EXERCISE: Among the lines of the data, copy those that hold "Authorization".

EXTRACTED ENTRIES:
┄┄┄┄┄┄┄┄┄┄
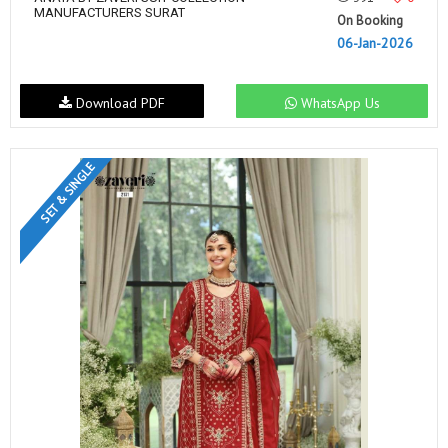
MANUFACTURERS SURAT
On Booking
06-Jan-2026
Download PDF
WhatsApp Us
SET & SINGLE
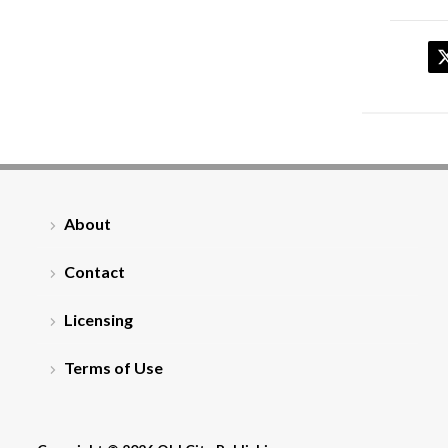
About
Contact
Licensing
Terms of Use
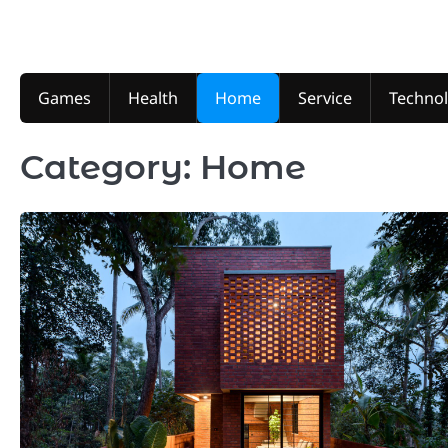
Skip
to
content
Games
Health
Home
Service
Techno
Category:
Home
┄┄┄┄┄┄┄┄┄┄
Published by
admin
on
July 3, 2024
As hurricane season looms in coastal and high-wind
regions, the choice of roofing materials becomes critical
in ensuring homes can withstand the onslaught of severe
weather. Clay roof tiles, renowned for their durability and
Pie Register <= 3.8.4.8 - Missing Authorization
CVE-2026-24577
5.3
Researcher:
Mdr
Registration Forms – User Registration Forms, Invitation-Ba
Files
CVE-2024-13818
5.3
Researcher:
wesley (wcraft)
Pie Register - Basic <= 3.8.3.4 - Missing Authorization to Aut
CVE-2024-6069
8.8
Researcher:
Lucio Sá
┄┄┄┄┄┄┄┄┄┄
RESPONSE TO THE EXERCISE:
Pie Register <= 3.8.4.8 - Missing Authorization
Pie Register - Basic <= 3.8.3.4 - Missing Authorization to Aut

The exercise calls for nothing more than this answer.